• Your instructions: What are the lines, word for word, from the line with "rends and get exclusive offers" up to and including the line with "Disciplinary Policy" in the records below? Omit the pictures.

• Data for this exercise:

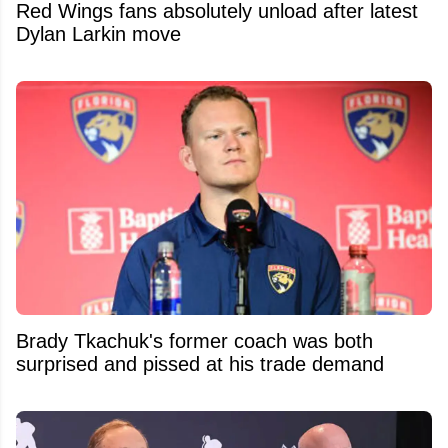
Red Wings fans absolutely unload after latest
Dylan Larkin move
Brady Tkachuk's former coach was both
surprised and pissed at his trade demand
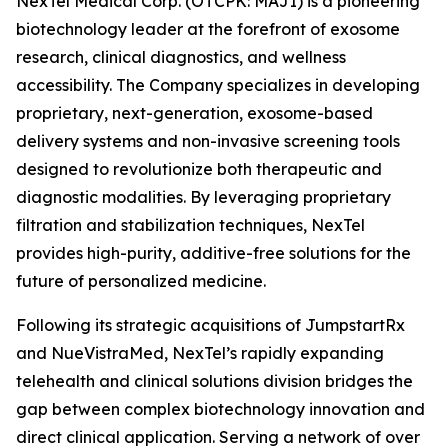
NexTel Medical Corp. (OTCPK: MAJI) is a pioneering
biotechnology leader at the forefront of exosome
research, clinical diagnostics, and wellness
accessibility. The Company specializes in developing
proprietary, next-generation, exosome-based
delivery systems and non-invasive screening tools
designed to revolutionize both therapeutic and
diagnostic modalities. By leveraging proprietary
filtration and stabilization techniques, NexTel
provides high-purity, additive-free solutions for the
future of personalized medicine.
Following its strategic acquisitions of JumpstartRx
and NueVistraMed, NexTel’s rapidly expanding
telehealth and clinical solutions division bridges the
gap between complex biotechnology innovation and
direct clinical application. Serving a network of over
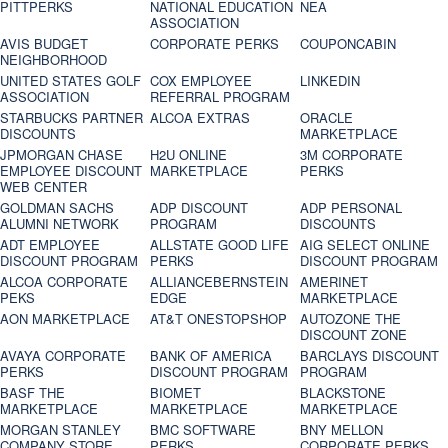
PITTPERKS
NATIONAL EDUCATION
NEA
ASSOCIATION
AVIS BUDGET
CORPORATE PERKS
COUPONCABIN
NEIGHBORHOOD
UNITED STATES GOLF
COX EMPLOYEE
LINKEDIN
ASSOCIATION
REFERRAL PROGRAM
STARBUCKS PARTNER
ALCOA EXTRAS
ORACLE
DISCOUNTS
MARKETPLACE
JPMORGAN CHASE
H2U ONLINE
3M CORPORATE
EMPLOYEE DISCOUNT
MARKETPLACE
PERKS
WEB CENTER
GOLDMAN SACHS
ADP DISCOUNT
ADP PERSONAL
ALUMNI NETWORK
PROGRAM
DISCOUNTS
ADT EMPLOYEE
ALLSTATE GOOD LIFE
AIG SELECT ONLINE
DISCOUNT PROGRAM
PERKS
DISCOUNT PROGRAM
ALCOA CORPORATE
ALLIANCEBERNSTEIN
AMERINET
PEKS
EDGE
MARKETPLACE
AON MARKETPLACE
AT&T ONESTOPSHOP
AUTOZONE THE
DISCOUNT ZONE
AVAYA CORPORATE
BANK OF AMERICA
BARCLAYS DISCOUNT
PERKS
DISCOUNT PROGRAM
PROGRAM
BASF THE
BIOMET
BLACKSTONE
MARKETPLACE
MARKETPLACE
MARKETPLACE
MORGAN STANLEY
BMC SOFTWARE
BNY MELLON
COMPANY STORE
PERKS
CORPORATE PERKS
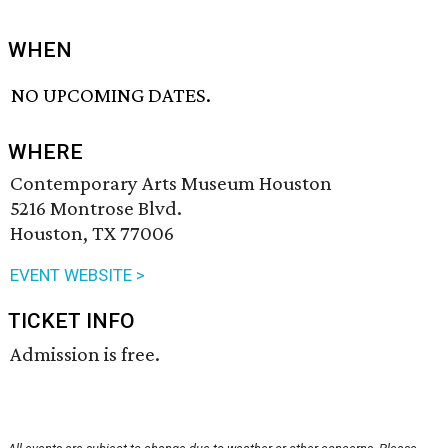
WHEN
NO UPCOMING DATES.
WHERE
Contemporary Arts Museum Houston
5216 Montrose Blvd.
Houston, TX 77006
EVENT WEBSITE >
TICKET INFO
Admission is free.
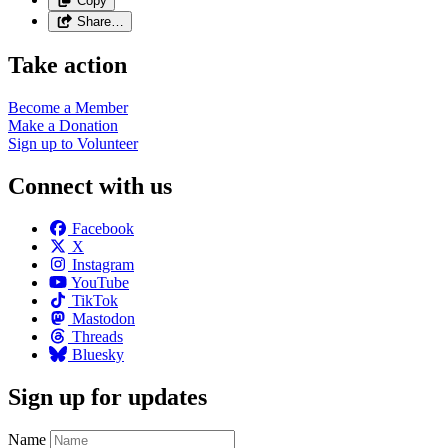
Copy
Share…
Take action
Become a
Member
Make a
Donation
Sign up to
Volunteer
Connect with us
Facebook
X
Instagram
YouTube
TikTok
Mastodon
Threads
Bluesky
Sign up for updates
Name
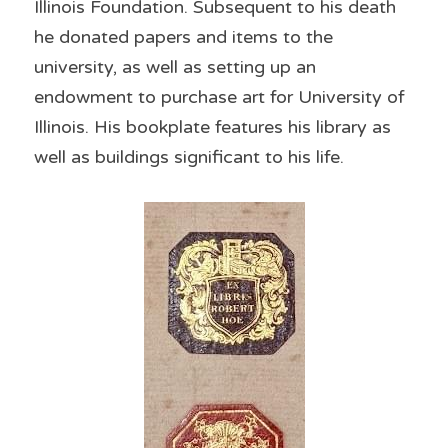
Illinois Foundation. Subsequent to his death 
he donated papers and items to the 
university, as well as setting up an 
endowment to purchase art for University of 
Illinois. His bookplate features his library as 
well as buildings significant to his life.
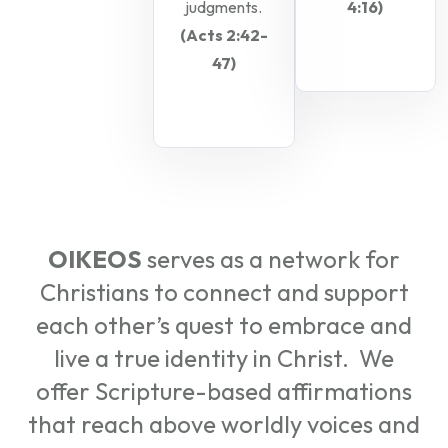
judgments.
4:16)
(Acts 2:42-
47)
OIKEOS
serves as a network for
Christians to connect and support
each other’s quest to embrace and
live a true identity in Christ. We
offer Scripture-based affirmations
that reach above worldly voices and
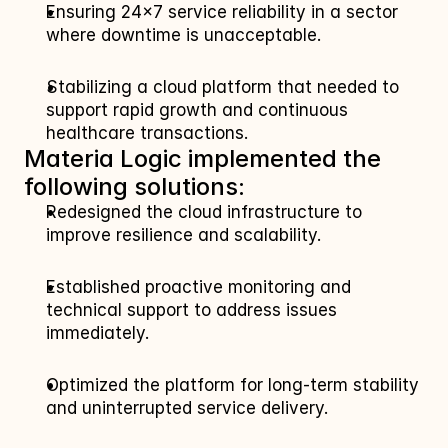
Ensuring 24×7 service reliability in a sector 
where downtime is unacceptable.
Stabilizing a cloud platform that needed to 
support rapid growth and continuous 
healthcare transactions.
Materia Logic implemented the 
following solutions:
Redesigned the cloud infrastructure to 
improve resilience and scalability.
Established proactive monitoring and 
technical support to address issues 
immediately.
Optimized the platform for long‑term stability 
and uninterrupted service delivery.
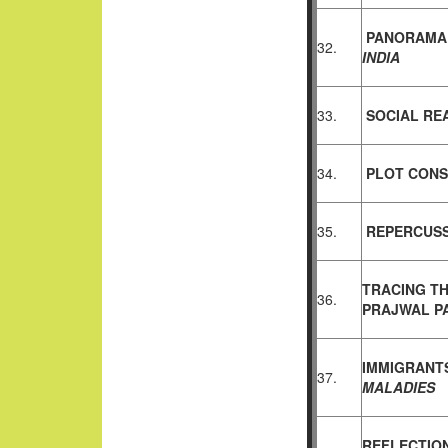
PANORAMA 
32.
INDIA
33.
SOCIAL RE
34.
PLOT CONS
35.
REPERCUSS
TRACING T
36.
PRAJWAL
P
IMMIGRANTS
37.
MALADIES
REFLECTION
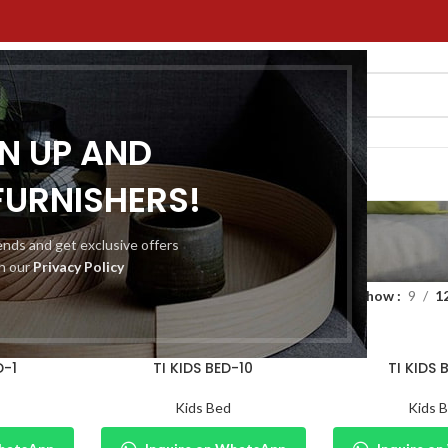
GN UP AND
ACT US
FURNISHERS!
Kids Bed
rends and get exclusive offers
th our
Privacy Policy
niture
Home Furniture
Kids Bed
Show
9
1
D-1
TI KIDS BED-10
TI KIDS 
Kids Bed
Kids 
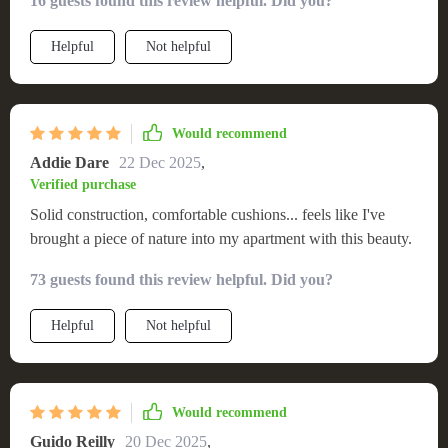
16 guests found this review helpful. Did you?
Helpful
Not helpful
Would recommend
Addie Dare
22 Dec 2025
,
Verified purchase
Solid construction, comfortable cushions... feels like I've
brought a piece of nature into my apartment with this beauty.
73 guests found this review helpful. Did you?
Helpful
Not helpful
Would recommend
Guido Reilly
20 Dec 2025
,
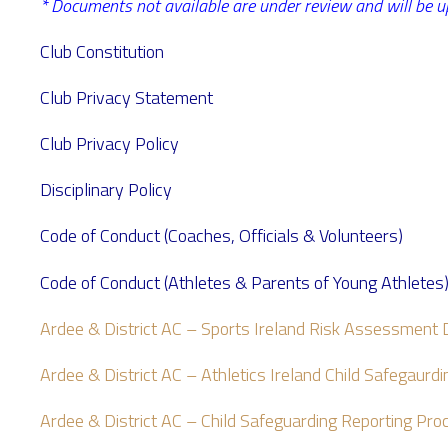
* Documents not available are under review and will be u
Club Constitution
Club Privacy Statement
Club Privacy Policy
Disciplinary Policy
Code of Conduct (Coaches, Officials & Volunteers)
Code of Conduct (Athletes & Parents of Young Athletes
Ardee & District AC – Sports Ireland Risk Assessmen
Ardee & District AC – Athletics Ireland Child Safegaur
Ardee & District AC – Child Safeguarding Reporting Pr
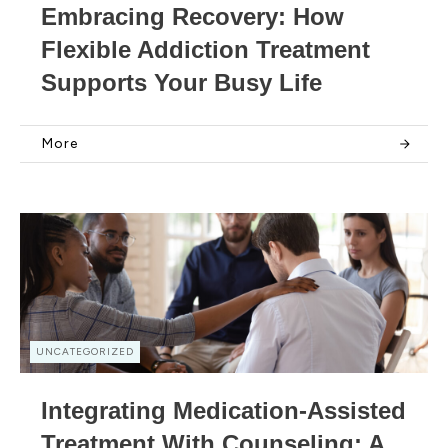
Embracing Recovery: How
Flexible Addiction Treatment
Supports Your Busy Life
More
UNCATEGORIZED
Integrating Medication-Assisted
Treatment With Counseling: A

• Solved exercise:
rends and get exclusive offers
th our
Privacy Policy
niture
Home Furniture
Kids Bed
Show
9
1
D-1
TI KIDS BED-10
TI KIDS 
Kids Bed
Kids 
16 guests found this review helpful. Did you?
Helpful
Not helpful
Would recommend
Addie Dare
22 Dec 2025
,
Verified purchase
Solid construction, comfortable cushions... feels like I've
brought a piece of nature into my apartment with this beauty.
73 guests found this review helpful. Did you?
Helpful
Not helpful
Would recommend
Guido Reilly
20 Dec 2025
,
* Documents not available are under review and will be u
Club Constitution
Club Privacy Statement
Club Privacy Policy
Disciplinary Policy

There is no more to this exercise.